Items listed in a dataset
* * * * * * * * *

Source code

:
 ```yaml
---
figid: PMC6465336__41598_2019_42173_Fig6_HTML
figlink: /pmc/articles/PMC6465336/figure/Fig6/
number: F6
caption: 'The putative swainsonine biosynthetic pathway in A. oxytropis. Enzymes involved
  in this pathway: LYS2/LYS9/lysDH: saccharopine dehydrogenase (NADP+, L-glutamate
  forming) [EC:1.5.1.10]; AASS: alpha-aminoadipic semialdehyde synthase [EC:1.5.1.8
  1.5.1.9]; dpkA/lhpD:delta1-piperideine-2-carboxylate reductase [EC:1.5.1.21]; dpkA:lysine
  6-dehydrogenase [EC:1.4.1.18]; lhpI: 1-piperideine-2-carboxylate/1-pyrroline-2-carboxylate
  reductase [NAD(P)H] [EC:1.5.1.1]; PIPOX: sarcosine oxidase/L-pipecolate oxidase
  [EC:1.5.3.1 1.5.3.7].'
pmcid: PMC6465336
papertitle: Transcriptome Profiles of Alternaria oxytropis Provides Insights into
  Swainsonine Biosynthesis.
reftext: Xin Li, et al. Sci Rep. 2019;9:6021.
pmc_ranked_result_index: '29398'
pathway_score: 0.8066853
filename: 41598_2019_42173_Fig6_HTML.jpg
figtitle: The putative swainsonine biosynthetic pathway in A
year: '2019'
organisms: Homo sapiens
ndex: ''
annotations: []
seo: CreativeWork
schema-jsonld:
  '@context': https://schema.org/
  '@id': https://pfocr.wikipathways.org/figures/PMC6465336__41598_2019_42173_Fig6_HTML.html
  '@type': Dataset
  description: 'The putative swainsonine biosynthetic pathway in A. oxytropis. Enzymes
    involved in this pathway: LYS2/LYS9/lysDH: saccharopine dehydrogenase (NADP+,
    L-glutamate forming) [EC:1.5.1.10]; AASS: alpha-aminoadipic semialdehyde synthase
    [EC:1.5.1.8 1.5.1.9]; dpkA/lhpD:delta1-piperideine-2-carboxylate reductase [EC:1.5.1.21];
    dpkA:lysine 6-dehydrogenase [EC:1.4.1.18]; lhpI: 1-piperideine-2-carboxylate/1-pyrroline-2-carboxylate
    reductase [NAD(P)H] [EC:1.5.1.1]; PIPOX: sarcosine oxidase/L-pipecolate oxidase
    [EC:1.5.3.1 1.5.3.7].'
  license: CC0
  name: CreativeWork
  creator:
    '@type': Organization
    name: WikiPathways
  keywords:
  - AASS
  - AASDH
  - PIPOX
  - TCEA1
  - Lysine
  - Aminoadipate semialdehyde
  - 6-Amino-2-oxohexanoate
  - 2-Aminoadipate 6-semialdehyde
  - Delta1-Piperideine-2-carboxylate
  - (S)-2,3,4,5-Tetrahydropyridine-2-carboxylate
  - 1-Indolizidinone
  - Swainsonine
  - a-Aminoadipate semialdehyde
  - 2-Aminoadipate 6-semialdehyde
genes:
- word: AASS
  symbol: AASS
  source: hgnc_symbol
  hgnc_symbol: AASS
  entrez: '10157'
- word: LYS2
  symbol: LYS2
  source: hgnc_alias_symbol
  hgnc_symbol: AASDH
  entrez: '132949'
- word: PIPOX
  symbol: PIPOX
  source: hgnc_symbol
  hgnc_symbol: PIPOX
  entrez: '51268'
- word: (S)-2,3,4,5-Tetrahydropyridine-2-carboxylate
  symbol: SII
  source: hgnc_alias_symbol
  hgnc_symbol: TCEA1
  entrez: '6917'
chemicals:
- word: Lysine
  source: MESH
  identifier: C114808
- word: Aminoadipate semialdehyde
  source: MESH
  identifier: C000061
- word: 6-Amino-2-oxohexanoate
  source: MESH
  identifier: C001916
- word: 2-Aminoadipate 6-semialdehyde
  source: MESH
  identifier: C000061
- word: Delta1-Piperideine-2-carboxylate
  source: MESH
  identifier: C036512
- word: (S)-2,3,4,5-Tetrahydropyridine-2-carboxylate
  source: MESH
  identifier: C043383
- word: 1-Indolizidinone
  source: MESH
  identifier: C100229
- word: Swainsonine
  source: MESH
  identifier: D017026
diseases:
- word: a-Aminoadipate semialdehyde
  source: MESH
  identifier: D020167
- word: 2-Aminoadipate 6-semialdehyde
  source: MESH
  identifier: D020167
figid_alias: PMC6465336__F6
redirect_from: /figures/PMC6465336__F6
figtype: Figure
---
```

* * * * * * * * *

What to produce
What is needed is the data above, output in full and exactly as it stands.

Solution
Source code

:
 ```yaml
---
figid: PMC6465336__41598_2019_42173_Fig6_HTML
figlink: /pmc/articles/PMC6465336/figure/Fig6/
number: F6
caption: 'The putative swainsonine biosynthetic pathway in A. oxytropis. Enzymes involved
  in this pathway: LYS2/LYS9/lysDH: saccharopine dehydrogenase (NADP+, L-glutamate
  forming) [EC:1.5.1.10]; AASS: alpha-aminoadipic semialdehyde synthase [EC:1.5.1.8
  1.5.1.9]; dpkA/lhpD:delta1-piperideine-2-carboxylate reductase [EC:1.5.1.21]; dpkA:lysine
  6-dehydrogenase [EC:1.4.1.18]; lhpI: 1-piperideine-2-carboxylate/1-pyrroline-2-carboxylate
  reductase [NAD(P)H] [EC:1.5.1.1]; PIPOX: sarcosine oxidase/L-pipecolate oxidase
  [EC:1.5.3.1 1.5.3.7].'
pmcid: PMC6465336
papertitle: Transcriptome Profiles of Alternaria oxytropis Provides Insights into
  Swainsonine Biosynthesis.
reftext: Xin Li, et al. Sci Rep. 2019;9:6021.
pmc_ranked_result_index: '29398'
pathway_score: 0.8066853
filename: 41598_2019_42173_Fig6_HTML.jpg
figtitle: The putative swainsonine biosynthetic pathway in A
year: '2019'
organisms: Homo sapiens
ndex: ''
annotations: []
seo: CreativeWork
schema-jsonld:
  '@context': https://schema.org/
  '@id': https://pfocr.wikipathways.org/figures/PMC6465336__41598_2019_42173_Fig6_HTML.html
  '@type': Dataset
  description: 'The putative swainsonine biosynthetic pathway in A. oxytropis. Enzymes
    involved in this pathway: LYS2/LYS9/lysDH: saccharopine dehydrogenase (NADP+,
    L-glutamate forming) [EC:1.5.1.10]; AASS: alpha-aminoadipic semialdehyde synthase
    [EC:1.5.1.8 1.5.1.9]; dpkA/lhpD:delta1-piperideine-2-carboxylate reductase [EC:1.5.1.21];
    dpkA:lysine 6-dehydrogenase [EC:1.4.1.18]; lhpI: 1-piperideine-2-carboxylate/1-pyrroline-2-carboxylate
    reductase [NAD(P)H] [EC:1.5.1.1]; PIPOX: sarcosine oxidase/L-pipecolate oxidase
    [EC:1.5.3.1 1.5.3.7].'
  license: CC0
  name: CreativeWork
  creator:
    '@type': Organization
    name: WikiPathways
  keywords:
  - AASS
  - AASDH
  - PIPOX
  - TCEA1
  - Lysine
  - Aminoadipate semialdehyde
  - 6-Amino-2-oxohexanoate
  - 2-Aminoadipate 6-semialdehyde
  - Delta1-Piperideine-2-carboxylate
  - (S)-2,3,4,5-Tetrahydropyridine-2-carboxylate
  - 1-Indolizidinone
  - Swainsonine
  - a-Aminoadipate semialdehyde
  - 2-Aminoadipate 6-semialdehyde
genes:
- word: AASS
  symbol: AASS
  source: hgnc_symbol
  hgnc_symbol: AASS
  entrez: '10157'
- word: LYS2
  symbol: LYS2
  source: hgnc_alias_symbol
  hgnc_symbol: AASDH
  entrez: '132949'
- word: PIPOX
  symbol: PIPOX
  source: hgnc_symbol
  hgnc_symbol: PIPOX
  entrez: '51268'
- word: (S)-2,3,4,5-Tetrahydropyridine-2-carboxylate
  symbol: SII
  source: hgnc_alias_symbol
  hgnc_symbol: TCEA1
  entrez: '6917'
chemicals:
- word: Lysine
  source: MESH
  identifier: C114808
- word: Aminoadipate semialdehyde
  source: MESH
  identifier: C000061
- word: 6-Amino-2-oxohexanoate
  source: MESH
  identifier: C001916
- word: 2-Aminoadipate 6-semialdehyde
  source: MESH
  identifier: C000061
- word: Delta1-Piperideine-2-carboxylate
  source: MESH
  identifier: C036512
- word: (S)-2,3,4,5-Tetrahydropyridine-2-carboxylate
  source: MESH
  identifier: C043383
- word: 1-Indolizidinone
  source: MESH
  identifier: C100229
- word: Swainsonine
  source: MESH
  identifier: D017026
diseases:
- word: a-Aminoadipate semialdehyde
  source: MESH
  identifier: D020167
- word: 2-Aminoadipate 6-semialdehyde
  source: MESH
  identifier: D020167
figid_alias: PMC6465336__F6
redirect_from: /figures/PMC6465336__F6
figtype: Figure
---
```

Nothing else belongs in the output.